The program was first presented at the school during the Fall of 2011 as a before and after-school program coached by former ELARA math teather Sarah Newton (née Harville). Under her administration the program went on to become an elective class during the 2012–2013 school year.

==Demographics==
===Ethnicity===
ELARA is located in East Los Angeles, California, a predominantly Hispanic/Latino community.
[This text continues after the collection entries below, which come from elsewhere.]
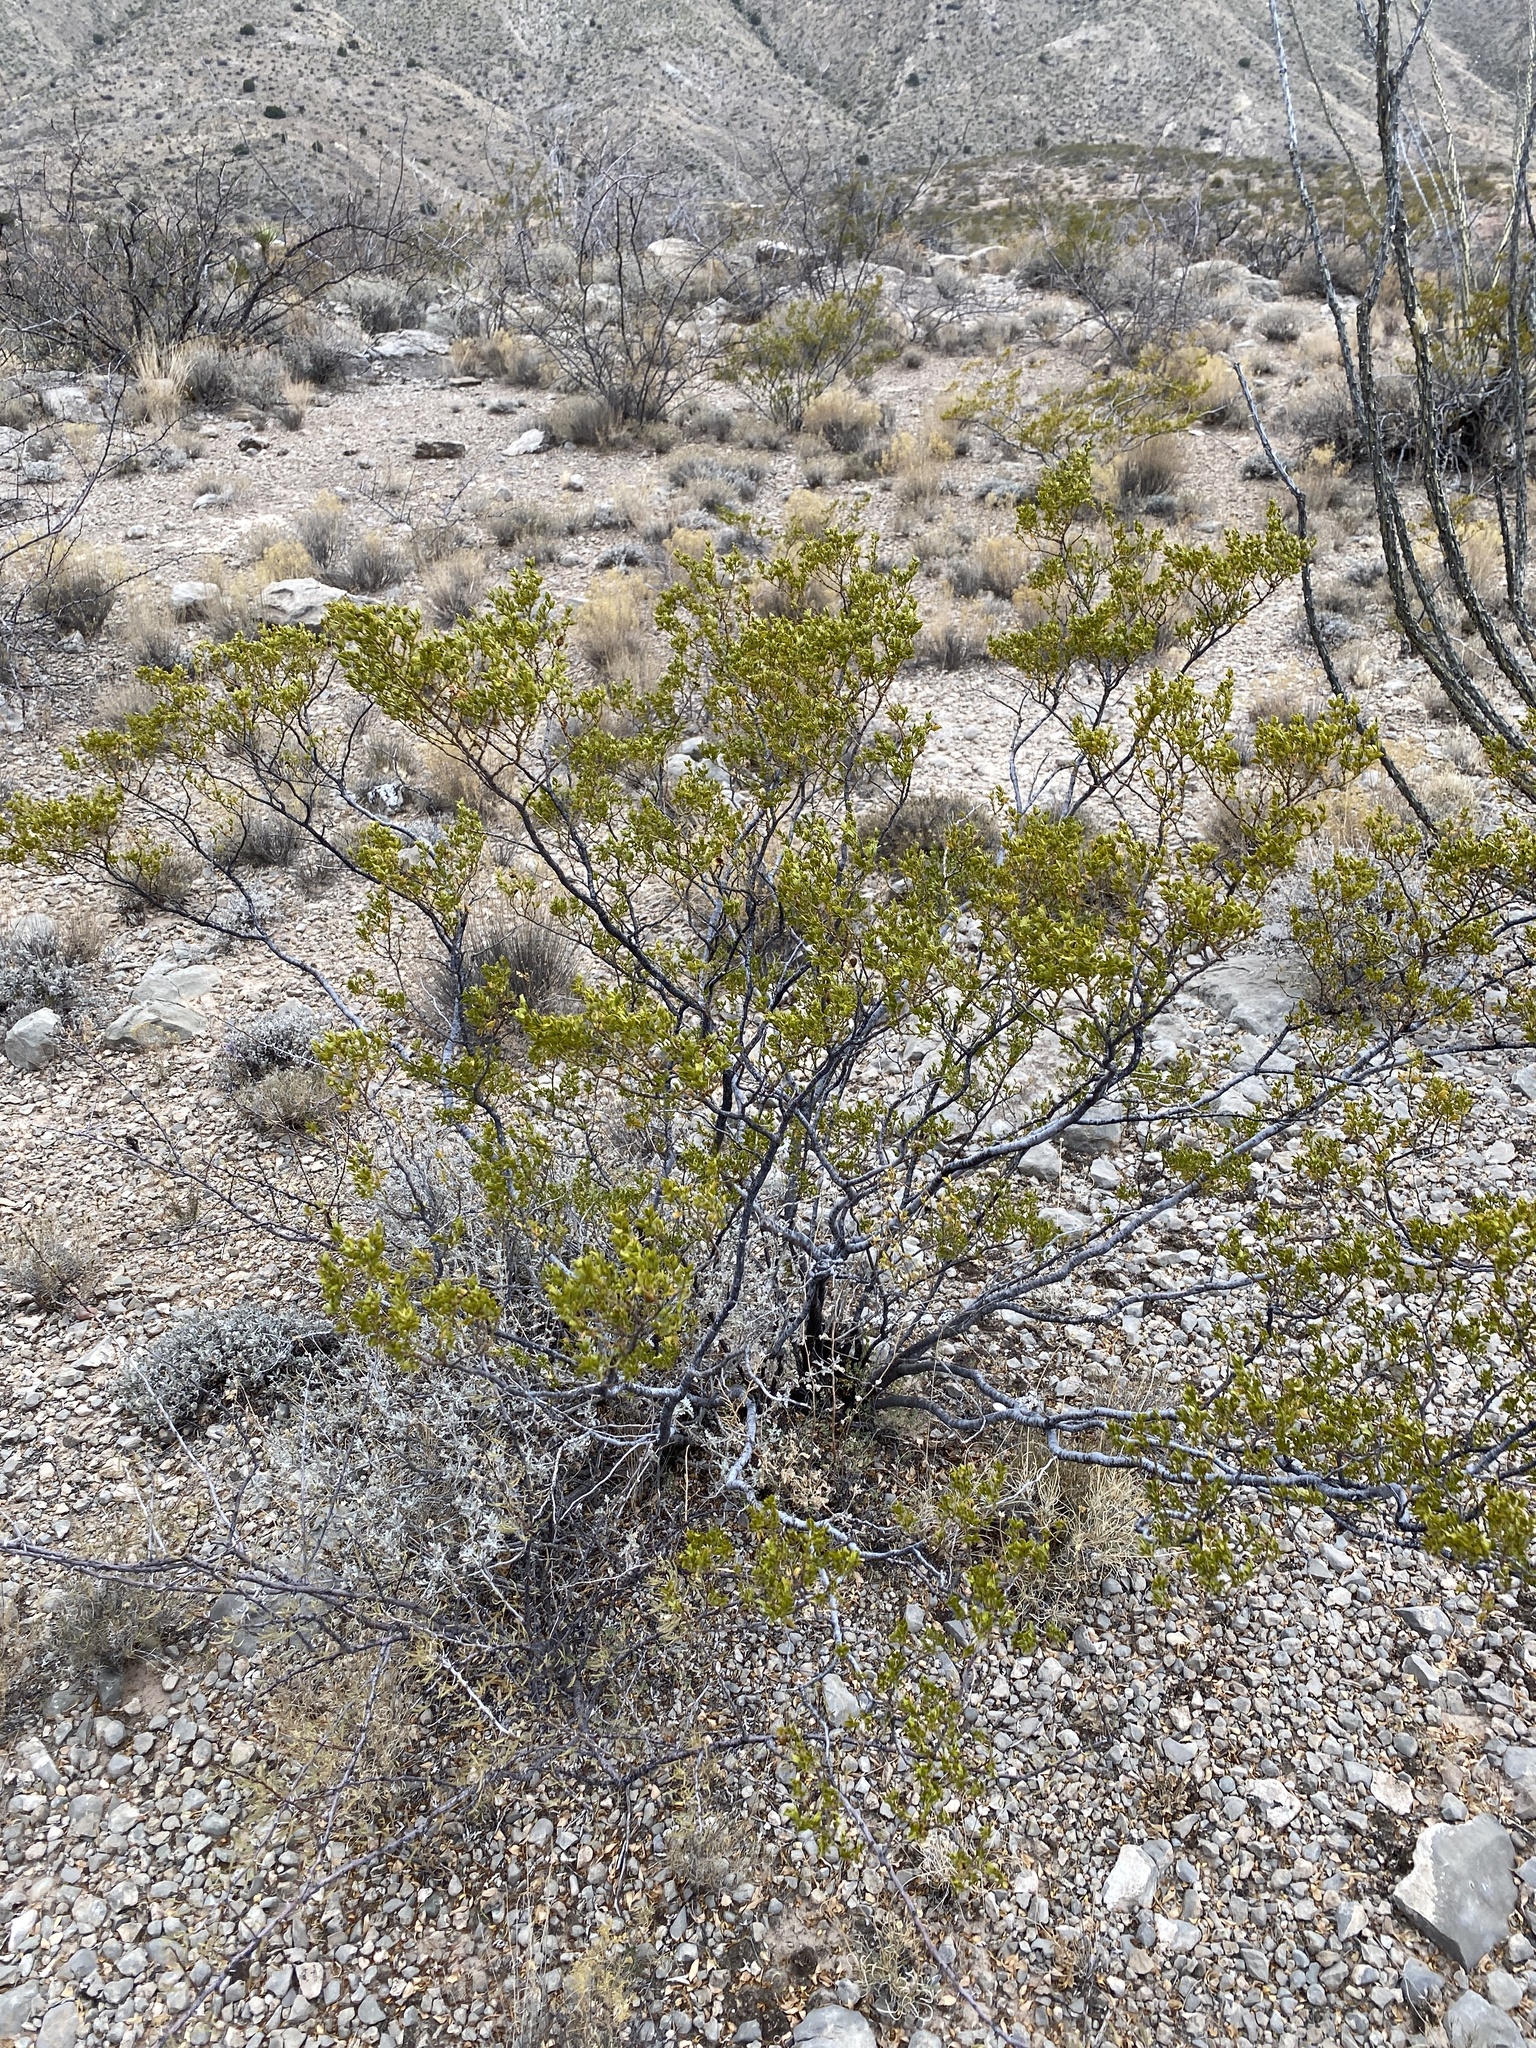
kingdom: Plantae
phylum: Tracheophyta
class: Magnoliopsida
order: Zygophyllales
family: Zygophyllaceae
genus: Larrea
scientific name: Larrea tridentata
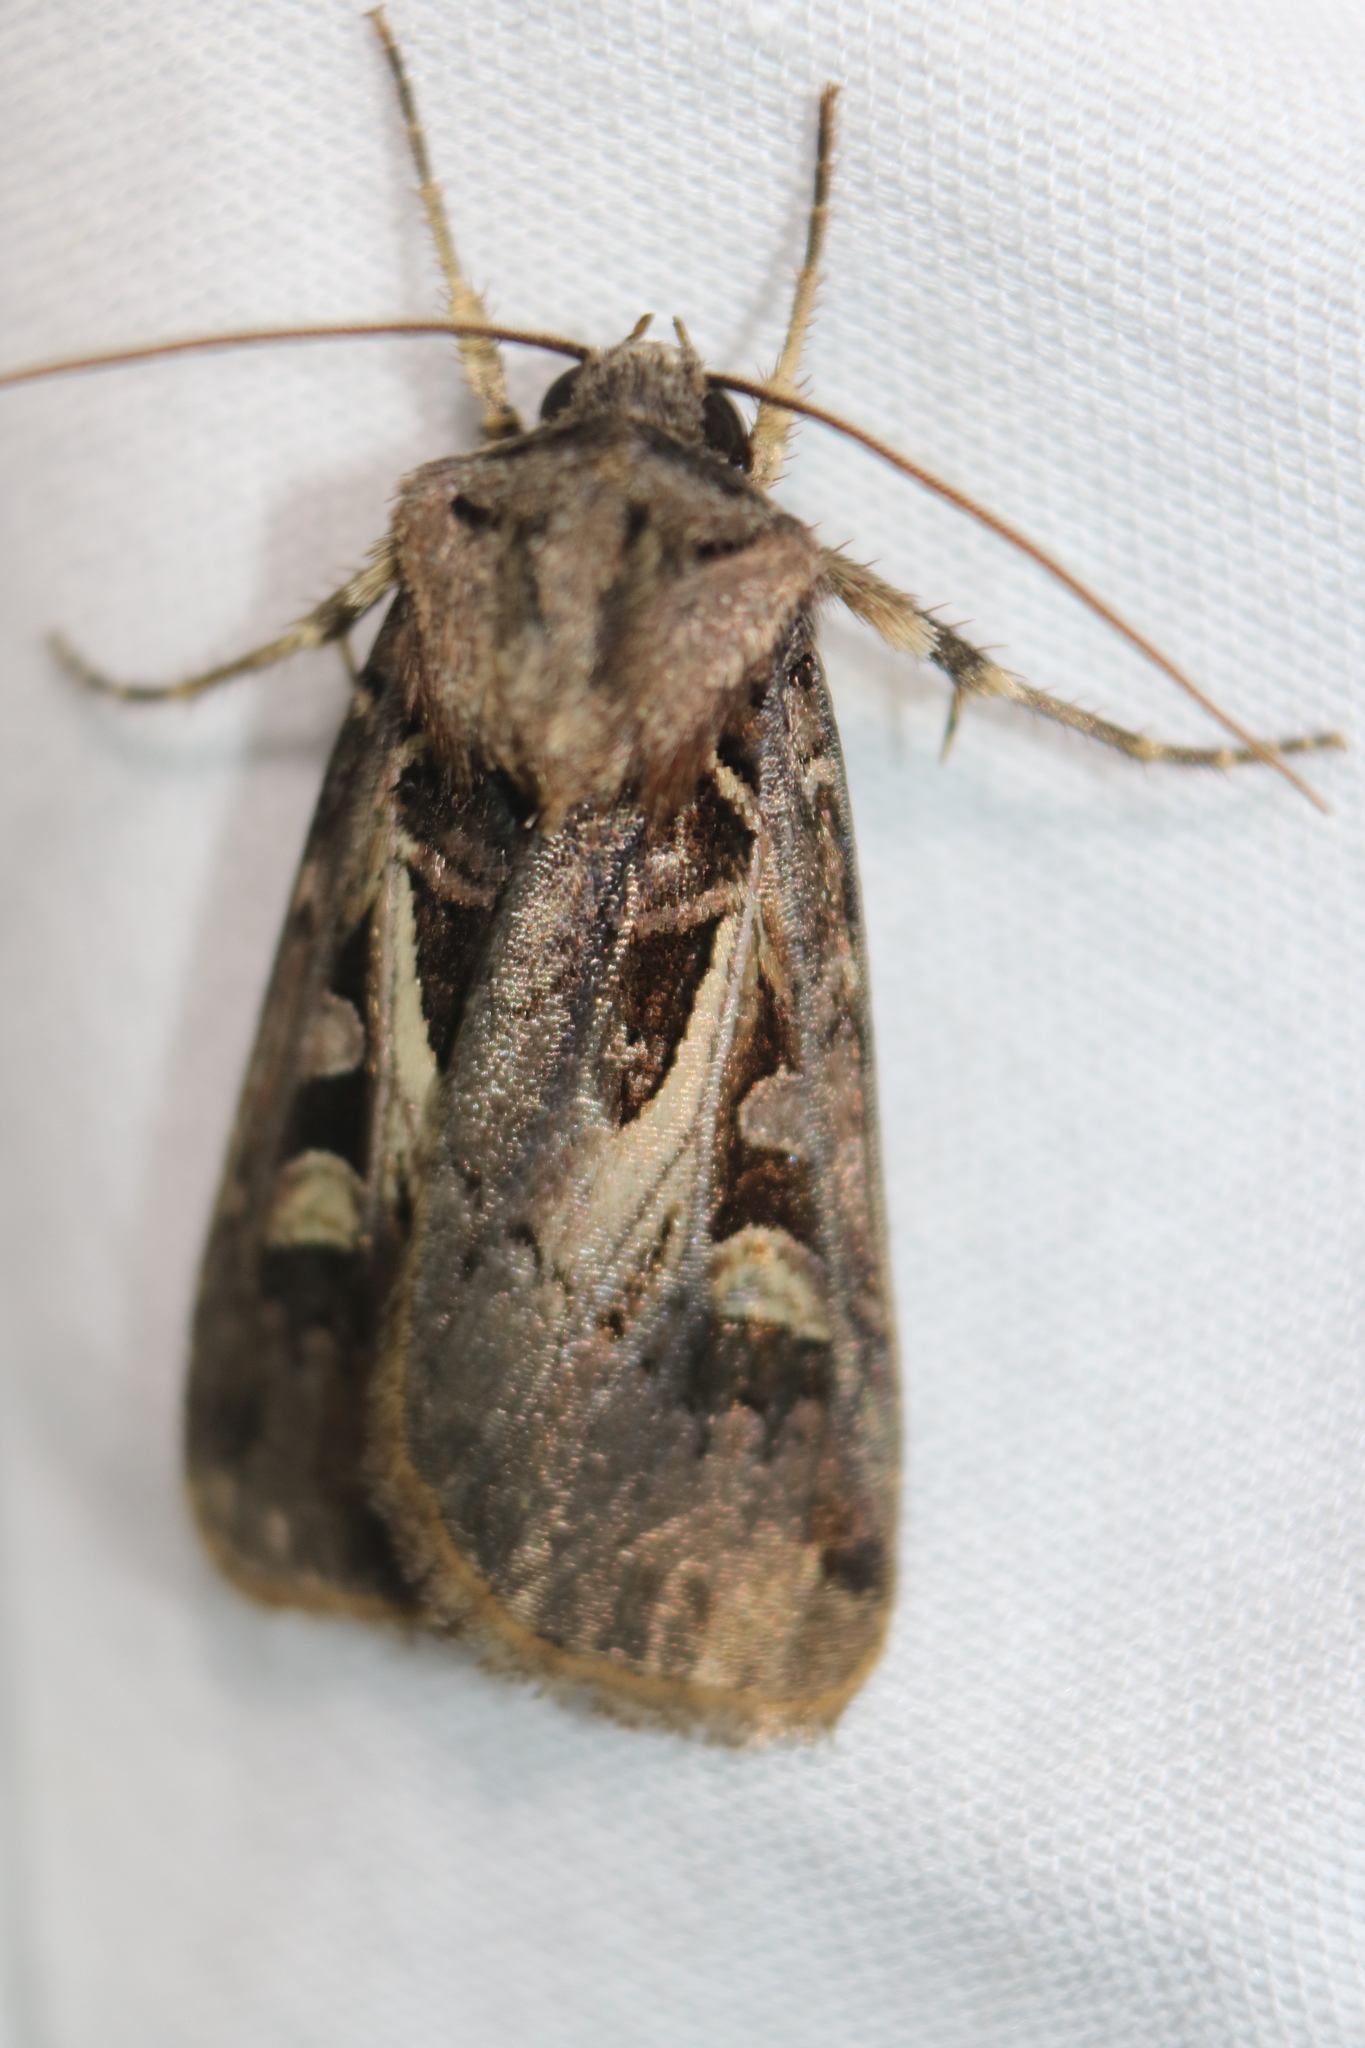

Based on the 2010 United States census, 97.1% of the population in East Los Angeles was Hispanic or Latino.

Ethnic composition of student body
| Ethnicity | 2010-2011 | 2011-2012 | 2012-2013 | 2013-2014 | 2014-2015 | 2015-2016 | 2016-2017 | 2017-2018 | 2018-2019 |
| Non-Hispanic White | 0% | 4.3% | 0.5% | 1.2% | 1% | 1% | 0.7% | 0.5% | 0.7% |
| Hispanic or Latino | 98.9% | 95.3% | 98.6% | 98.3% | 97.1% | 97.8% | 98% | 98.7% | 99.3% |
| Asian American | 0% | 0% | 0.2% | 0.2% | 0.2% | 0.2% | 0.2% | 0.5% | 0% |
| African American | 0.3% | 0.2% | 0.2% | 0.2% | 1% | 0.7% | 0.5% | 0.3% | 0% |
| Native American | 0% | 0% | 0.2% | 0% | 0.2% | 0.2% | 0.5% | 0% | 0% |
| Other* | 0.8% | 0.2% | 0.2% | 0% | 0.5% | 0% | 0% | 0% | 0% |
*including unreported

===Enrollment===

Total Enrollment by Academic Year
| Academic Year | Enrolled |
|---|---|
| 2010-2011 | 361 |
| 2011-2012 | 471 |
| 2012-2013 | 442 |
| 2013-2014 | 420 |
| 2014-2015 | 418 |
| 2015-2016 | 402 |
| 2016-2017 | 406 |
| 2017-2018 | 392 |
| 2018-2019 | 402 |

Enrollment by Grade Level
| Grade Level | 2010-2011 | 2011-2012* | 2012-2013 | 2013-2014 | 2014-2015 | 2015-2016 | 2016-2017 | 2017-2018 | 2018-2019 |
| 9th | 168 | 215* | 186 | 176 | 170 | 123 | 132 | 150 | 129 |
| 10th | 120 | 139 | 113 | 101 | 93 | 136 | 108 | 84 | 107 |
| 11th | 73 | 57 | 89 | 63 | 89 | 69 | 73 | 76 | 72 |
| 12th | 0 | 60 | 54 | 80 | 66 | 74 | 93 | 82 | 94 |
*2011-2012 enrollment data shows one student enrolled as an 8th grader; outlier figure is added to 2011-2012 9th grade enrollment

During the 2017–2018 school year, 16.6% of the student body were classified as English language learners. 64 of these students had Spanish as their primary spoken language. 1 student had Mandarin Chinese as their primary language.

93.6% of the ELARA 2017-2018 student body come from low-income families. This designation is based on data presenting 367 out of the 392 students being eligible for free or reduced-price lunch. This is an increase of 8.9% from the 2016–2017 school year.